Posted by strayhand on July 22, 2008 at 3:24am
I want to use Drupal as a paid service for building Web sites and communities. The Drupal instances and modules would reside on my server. So basically I would be acting as an Application Service Provider. If I pursue this endeavor I will likely end up using the Drupal core, some contributed modules, and several custom modules.
Does the GLP License require me to make available any of my custom modules, configurations or patches made to Drupal?
It seems like question #11 of the FAQ kind of addresses this issue and that it does not require me to make the code available. But I wanted to be clear.
Comments
Modules
No since you are not distributing the modules, you are only using them in house.

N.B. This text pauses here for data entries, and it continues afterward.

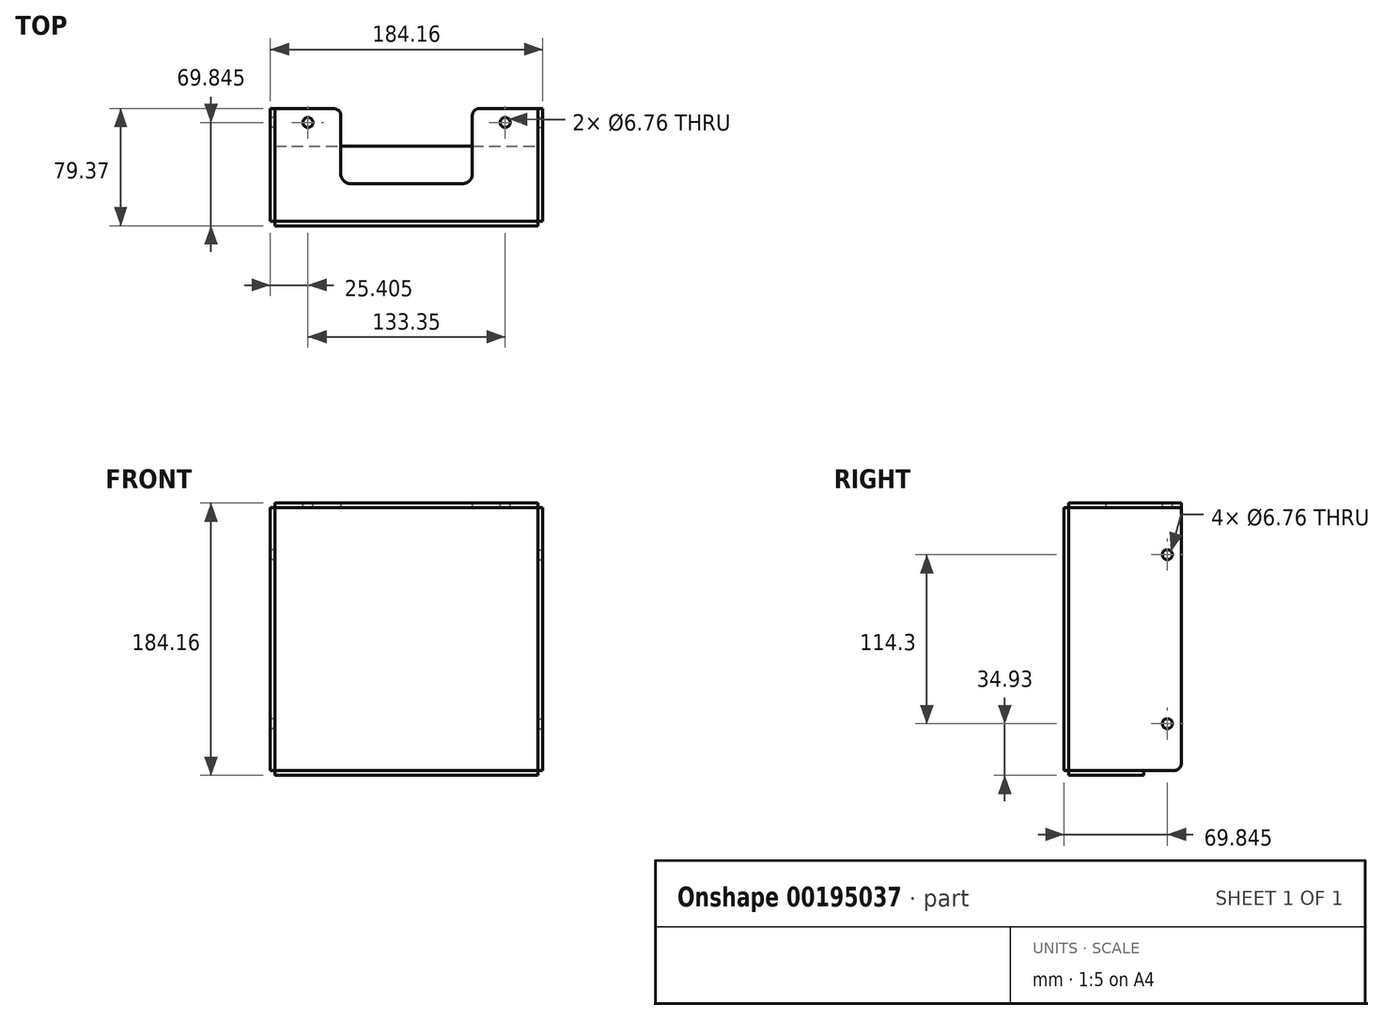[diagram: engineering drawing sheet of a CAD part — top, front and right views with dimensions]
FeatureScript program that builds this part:
annotation { "Feature Type Name" : "Feature", "Feature Type Description" : "" }
export const myFeature = defineFeature(function(context is Context, id is Id, definition is map)
    precondition{}
    {
        {
            var Q0;
            Q0=qCreatedBy(makeId("Front.planeOp"),FACE);
            var sketch = newSketch(context, id + "F0", { "sketchPlane" : qUnion([Q0])});
            skLineSegment(sketch, "E0.bottom", {"start": v(-88.9, 88.9) * mm, "end": v(88.9, 88.9) * mm});
            skLineSegment(sketch, "E0.top", {"start": v(-88.9, -88.9) * mm, "end": v(88.9, -88.9) * mm});
            skLineSegment(sketch, "E0.left", {"start": v(-88.9, 88.9) * mm, "end": v(-88.9, -88.9) * mm});
            skLineSegment(sketch, "E0.right", {"start": v(88.9, 88.9) * mm, "end": v(88.9, -88.9) * mm});
            skPoint(sketch, "E0.middle", {"position": v(0, 0) * mm});
            skSolve(sketch);
        }
        {
            var Q0;
            Q0 = qSketchRegion(id + "F0", true);
            extrude(context, id + "F1", {"entities" : qUnion([Q0]), "depth" : 3.17 * mm});
        }
        {
            var Q0;
            Q0=makeQuery(id+"F1.opExtrude","CAP_FACE",FACE,{"disambiguationData":[OSD([sQuery(id+"F0.wireOp",EDGE,"E0.bottom"),sQuery(id+"F0.wireOp",EDGE,"E0.top"),sQuery(id+"F0.wireOp",EDGE,"E0.left"),sQuery(id+"F0.wireOp",EDGE,"E0.right")])],"isStart":true});
            var sketch = newSketch(context, id + "F2", { "sketchPlane" : qUnion([Q0])});
            skLineSegment(sketch, "E1.bottom", {"start": v(-88.9, 88.9) * mm, "end": v(88.9, 88.9) * mm});
            skLineSegment(sketch, "E1.top", {"start": v(-88.9, 92.08) * mm, "end": v(88.9, 92.08) * mm});
            skLineSegment(sketch, "E1.left", {"start": v(-88.9, 88.9) * mm, "end": v(-88.9, 92.08) * mm});
            skLineSegment(sketch, "E1.right", {"start": v(88.9, 88.9) * mm, "end": v(88.9, 92.08) * mm});
            skLineSegment(sketch, "E2.bottom", {"start": v(-88.9, 88.9) * mm, "end": v(-92.08, 88.9) * mm});
            skLineSegment(sketch, "E2.top", {"start": v(-88.9, -88.9) * mm, "end": v(-92.07, -88.9) * mm});
            skLineSegment(sketch, "E2.left", {"start": v(-88.9, 88.9) * mm, "end": v(-88.9, -88.9) * mm});
            skLineSegment(sketch, "E2.right", {"start": v(-92.08, 88.9) * mm, "end": v(-92.07, -88.9) * mm});
            skLineSegment(sketch, "E3.bottom", {"start": v(88.9, 88.9) * mm, "end": v(92.07, 88.9) * mm});
            skLineSegment(sketch, "E3.top", {"start": v(88.9, -88.9) * mm, "end": v(92.07, -88.9) * mm});
            skLineSegment(sketch, "E3.left", {"start": v(88.9, 88.9) * mm, "end": v(88.9, -88.9) * mm});
            skLineSegment(sketch, "E3.right", {"start": v(92.07, 88.9) * mm, "end": v(92.07, -88.9) * mm});
            skSolve(sketch);
        }
        {
            var Q0;
            Q0 = qSketchRegion(id + "F2", true);
            extrude(context, id + "F3", {"entities" : qUnion([Q0]), "depth" : 76.2 * mm});
        }
        {
            var Q0;
            Q0=makeQuery(id+"F1.opExtrude","CAP_FACE",FACE,{"disambiguationData":[OSD([sQuery(id+"F0.wireOp",EDGE,"E0.bottom"),sQuery(id+"F0.wireOp",EDGE,"E0.top"),sQuery(id+"F0.wireOp",EDGE,"E0.left"),sQuery(id+"F0.wireOp",EDGE,"E0.right")])],"isStart":true});
            var sketch = newSketch(context, id + "F4", { "sketchPlane" : qUnion([Q0])});
            skLineSegment(sketch, "E4.bottom", {"start": v(-88.9, -88.9) * mm, "end": v(88.9, -88.9) * mm});
            skLineSegment(sketch, "E4.top", {"start": v(-88.9, -92.07) * mm, "end": v(88.9, -92.07) * mm});
            skLineSegment(sketch, "E4.left", {"start": v(-88.9, -88.9) * mm, "end": v(-88.9, -92.07) * mm});
            skLineSegment(sketch, "E4.right", {"start": v(88.9, -88.9) * mm, "end": v(88.9, -92.07) * mm});
            skSolve(sketch);
        }
        {
            var Q0;
            Q0 = qSketchRegion(id + "F4", true);
            extrude(context, id + "F5", {"entities" : qUnion([Q0]), "depth" : 50.8 * mm});
        }
        {
            var Q0;
            Q0=makeQuery(id+"F3.opExtrude","SWEPT_FACE",FACE,{"disambiguationData":[OSD([sQuery(id+"F2.wireOp",EDGE,"E1.top")])]});
            var sketch = newSketch(context, id + "F6", { "sketchPlane" : qUnion([Q0])});
            skLineSegment(sketch, "E5.bottom", {"start": v(44.45, 25.4) * mm, "end": v(-44.45, 25.4) * mm});
            skLineSegment(sketch, "E5.top", {"start": v(44.45, 127) * mm, "end": v(-44.45, 127) * mm});
            skLineSegment(sketch, "E5.left", {"start": v(44.45, 25.4) * mm, "end": v(44.45, 127) * mm});
            skLineSegment(sketch, "E5.right", {"start": v(-44.45, 25.4) * mm, "end": v(-44.45, 127) * mm});
            skPoint(sketch, "E5.middle", {"position": v(0, 76.2) * mm});
            skSolve(sketch);
        }
        {
            var Q0;
            Q0 = qSketchRegion(id + "F6", true);
            extrude(context, id + "F7", {"entities" : qUnion([Q0]), "operationType" : NewBodyOperationType.REMOVE, "oppositeDirection" : true, "depth" : 25.4 * mm});
        }
        {
            var Q0;
            Q0=makeQuery(id+"F7.boolean.opBoolean","COPY",EDGE,{"derivedFrom":makeQuery(id+"F7.opExtrude","SWEPT_EDGE",EDGE,{"disambiguationData":[OSD([sQuery(id+"F6.wireOp",EDGE,"E5.bottom"),sQuery(id+"F6.wireOp",EDGE,"E5.right")])]})});
            var Q1;
            Q1=makeQuery(id+"F7.boolean.opBoolean","COPY",EDGE,{"derivedFrom":makeQuery(id+"F7.opExtrude","SWEPT_EDGE",EDGE,{"disambiguationData":[OSD([sQuery(id+"F6.wireOp",EDGE,"E5.bottom"),sQuery(id+"F6.wireOp",EDGE,"E5.left")])]})});
            fillet(context, id + "F8", {"entities" : qUnion([Q0, Q1]), "radius" : 6.35 * mm, "tangentPropagation" : true, "allowEdgeOverflow" : false});
        }
        {
            var Q0;
            Q0=makeQuery(id+"F7.boolean.opBoolean","INTERSECT",EDGE,{"derivedFrom":[makeQuery(id+"F3.opExtrude","CAP_FACE",FACE,{"disambiguationData":[OSD([sQuery(id+"F2.wireOp",EDGE,"E1.bottom"),sQuery(id+"F2.wireOp",EDGE,"E1.top"),sQuery(id+"F2.wireOp",EDGE,"E1.left"),sQuery(id+"F2.wireOp",EDGE,"E1.right")])],"isStart":false}),makeQuery(id+"F7.opExtrude","SWEPT_FACE",FACE,{"disambiguationData":[OSD([sQuery(id+"F6.wireOp",EDGE,"E5.right")])]})]});
            var Q1;
            Q1=makeQuery(id+"F7.boolean.opBoolean","INTERSECT",EDGE,{"derivedFrom":[makeQuery(id+"F3.opExtrude","CAP_FACE",FACE,{"disambiguationData":[OSD([sQuery(id+"F2.wireOp",EDGE,"E1.bottom"),sQuery(id+"F2.wireOp",EDGE,"E1.top"),sQuery(id+"F2.wireOp",EDGE,"E1.left"),sQuery(id+"F2.wireOp",EDGE,"E1.right")])],"isStart":false}),makeQuery(id+"F7.opExtrude","SWEPT_FACE",FACE,{"disambiguationData":[OSD([sQuery(id+"F6.wireOp",EDGE,"E5.left")])]})]});
            fillet(context, id + "F9", {"entities" : qUnion([Q0, Q1]), "radius" : 5.08 * mm, "tangentPropagation" : true, "allowEdgeOverflow" : false});
        }
        {
            var Q0;
            Q0=makeQuery(id+"F3.opExtrude","CAP_EDGE",EDGE,{"disambiguationData":[OSD([sQuery(id+"F2.wireOp",EDGE,"E2.top")])],"isStart":false});
            var Q1;
            Q1=makeQuery(id+"F3.opExtrude","CAP_EDGE",EDGE,{"disambiguationData":[OSD([sQuery(id+"F2.wireOp",EDGE,"E3.top")])],"isStart":false});
            fillet(context, id + "F10", {"entities" : qUnion([Q0, Q1]), "radius" : 5.08 * mm, "tangentPropagation" : true, "allowEdgeOverflow" : false});
        }
        {
            var Q0;
            Q0=makeQuery(id+"F3.opExtrude","SWEPT_FACE",FACE,{"disambiguationData":[OSD([sQuery(id+"F2.wireOp",EDGE,"E1.top")])]});
            var sketch = newSketch(context, id + "F11", { "sketchPlane" : qUnion([Q0])});
            skLineSegment(sketch, "E6", {"start": v(0, -105.7) * mm, "end": v(0, 127.8) * mm, "construction": true});
            skLineSegment(sketch, "E7", {"start": v(-88.9, 76.2) * mm, "end": v(117.43, 76.2) * mm, "construction": true});
            skLineSegment(sketch, "E8.0", {"start": v(-66.68, -105.7) * mm, "end": v(-66.68, 127.8) * mm, "construction": true});
            skLineSegment(sketch, "E9.0", {"start": v(-88.9, 66.67) * mm, "end": v(117.43, 66.68) * mm, "construction": true});
            skPoint(sketch, "E10", {"position": v(-66.68, 66.67) * mm});
            skPoint(sketch, "E11.MirrorP", {"position": v(66.68, 66.67) * mm});
            skSolve(sketch);
        }
        {
            var Q0;
            Q0=sQuery(id+"F11.wireOp",VERTEX,"E10");
            var Q1;
            Q1=sQuery(id+"F11.wireOp",VERTEX,"E11.MirrorP");
            var Q2;
            Q2=makeQuery(id+"F3.opExtrude","SWEPT_BODY",BODY,{"disambiguationData":[OSD([sQuery(id+"F2.wireOp",EDGE,"E1.bottom"),sQuery(id+"F2.wireOp",EDGE,"E1.top"),sQuery(id+"F2.wireOp",EDGE,"E1.left"),sQuery(id+"F2.wireOp",EDGE,"E1.right")])]});
            hole(context, id + "F12", {"style" : HoleStyle.SIMPLE, "endStyle" : HoleEndStyle.BLIND, "standardTappedOrClearance" : lookupTablePath({ "standard" : "ANSI", "fit" : "Normal (ASME)", "size" : "1/4", "type" : "Clearance" }), "standardBlindInLast" : lookupTablePath({ "fit" : "Free", "standard" : "ANSI", "size" : "1/4", "type" : "Clearance" }), "holeDiameter" : 6.76 * mm, "holeDepth" : 19.05 * mm, "locations" : qUnion([Q0, Q1]), "scope" : qUnion([Q2])});
        }
        {
            var Q0;
            Q0=makeQuery(id+"F3.opExtrude","SWEPT_FACE",FACE,{"disambiguationData":[OSD([sQuery(id+"F2.wireOp",EDGE,"E2.right")])]});
            var sketch = newSketch(context, id + "F13", { "sketchPlane" : qUnion([Q0])});
            skLineSegment(sketch, "E12.0", {"start": v(76.2, 88.9) * mm, "end": v(76.2, -83.82) * mm, "construction": true});
            skLineSegment(sketch, "E13.0", {"start": v(66.68, 88.9) * mm, "end": v(66.68, -83.82) * mm, "construction": true});
            skLineSegment(sketch, "E14.0", {"start": v(76.2, 88.9) * mm, "end": v(0, 88.9) * mm, "construction": true});
            skLineSegment(sketch, "E15.0", {"start": v(76.2, 57.15) * mm, "end": v(0, 57.15) * mm, "construction": true});
            skLineSegment(sketch, "E16.0", {"start": v(76.2, -57.15) * mm, "end": v(0, -57.15) * mm, "construction": true});
            skPoint(sketch, "E17", {"position": v(66.68, 57.15) * mm});
            skPoint(sketch, "E18", {"position": v(66.68, -57.15) * mm});
            skSolve(sketch);
        }
        {
            var Q0;
            Q0=sQuery(id+"F13.wireOp",VERTEX,"E17");
            var Q1;
            Q1=sQuery(id+"F13.wireOp",VERTEX,"E18");
            var Q2;
            Q2=makeQuery(id+"F3.opExtrude","SWEPT_BODY",BODY,{"disambiguationData":[OSD([sQuery(id+"F2.wireOp",EDGE,"E2.bottom"),sQuery(id+"F2.wireOp",EDGE,"E2.top"),sQuery(id+"F2.wireOp",EDGE,"E2.left"),sQuery(id+"F2.wireOp",EDGE,"E2.right")])]});
            hole(context, id + "F14", {"style" : HoleStyle.SIMPLE, "endStyle" : HoleEndStyle.BLIND, "standardTappedOrClearance" : lookupTablePath({ "standard" : "ANSI", "fit" : "Normal (ASME)", "size" : "1/4", "type" : "Clearance" }), "standardBlindInLast" : lookupTablePath({ "fit" : "Free", "standard" : "ANSI", "size" : "1/4", "type" : "Clearance" }), "holeDiameter" : 6.76 * mm, "holeDepth" : 19.05 * mm, "locations" : qUnion([Q0, Q1]), "scope" : qUnion([Q2])});
        }
        {
            var Q0;
            Q0=makeQuery(id+"F3.opExtrude","SWEPT_FACE",FACE,{"disambiguationData":[OSD([sQuery(id+"F2.wireOp",EDGE,"E3.right")])]});
            var sketch = newSketch(context, id + "F15", { "sketchPlane" : qUnion([Q0])});
            skCircle(sketch, "E19.0", {"center": v(-66.68, 57.15) * mm, "radius": 3.38 * mm, "construction": true});
            skCircle(sketch, "E20.0", {"center": v(-66.68, -57.15) * mm, "radius": 3.38 * mm, "construction": true});
            skSolve(sketch);
        }
        {
            var Q0;
            Q0=sQuery(id+"F15.wireOp",VERTEX,"E19.0.center");
            var Q1;
            Q1=sQuery(id+"F15.wireOp",VERTEX,"E20.0.center");
            var Q2;
            Q2=makeQuery(id+"F3.opExtrude","SWEPT_BODY",BODY,{"disambiguationData":[OSD([sQuery(id+"F2.wireOp",EDGE,"E3.bottom"),sQuery(id+"F2.wireOp",EDGE,"E3.top"),sQuery(id+"F2.wireOp",EDGE,"E3.left"),sQuery(id+"F2.wireOp",EDGE,"E3.right")])]});
            hole(context, id + "F16", {"style" : HoleStyle.SIMPLE, "endStyle" : HoleEndStyle.BLIND, "standardTappedOrClearance" : lookupTablePath({ "standard" : "ANSI", "fit" : "Normal (ASME)", "size" : "1/4", "type" : "Clearance" }), "standardBlindInLast" : lookupTablePath({ "fit" : "Free", "standard" : "ANSI", "size" : "1/4", "type" : "Clearance" }), "holeDiameter" : 6.76 * mm, "holeDepth" : 19.05 * mm, "locations" : qUnion([Q0, Q1]), "scope" : qUnion([Q2])});
        }
    });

It's always nice to share some of it though :)
Think of it like communism
Think of it like communism haha, do your part :p but yeah you will be fine your selling a service, not really Drupal its-self.
Tj Holowaychuk
Vision Media - Victoria BC Web Design
Victoria British Columbia Web Design School
Tj Holowaychuk
Vision Media - Victoria BC Web Design
Victoria British Columbia Web Design School
This group isn't really the
This group isn't really the right place for that question. It's probably better off in the Services forum, the Paid Drupal services forum, the Consulting mail list or the #drupal-consultants IRC channel.
Cross-posting to the other
Cross-posting to the other forums you mention is a good idea but this is definitely the right place to ask this question.
No distribution
If you hold the copyright to the code you write (it's not work-for-hire) and you never distribute it beyond your own company / your own servers, then you are not distributing anything in a legal sense and therefore you are under no legal obligation to distribute your code.
As goosemoose said, however, if they're worthwhile modules then you should contribute them back to the community anyway. You get free CVS hosting and bug tracking, an army of people to help find and fix bugs, and all around good karma for sharing-alike. :-)
See FAQ #8, which addresses this question more directly.
Thanks guys. I agree that
Thanks guys.
I agree that there is real value in contributing the code back to the community. I just wanted to know what I was legally obligated to before I got started.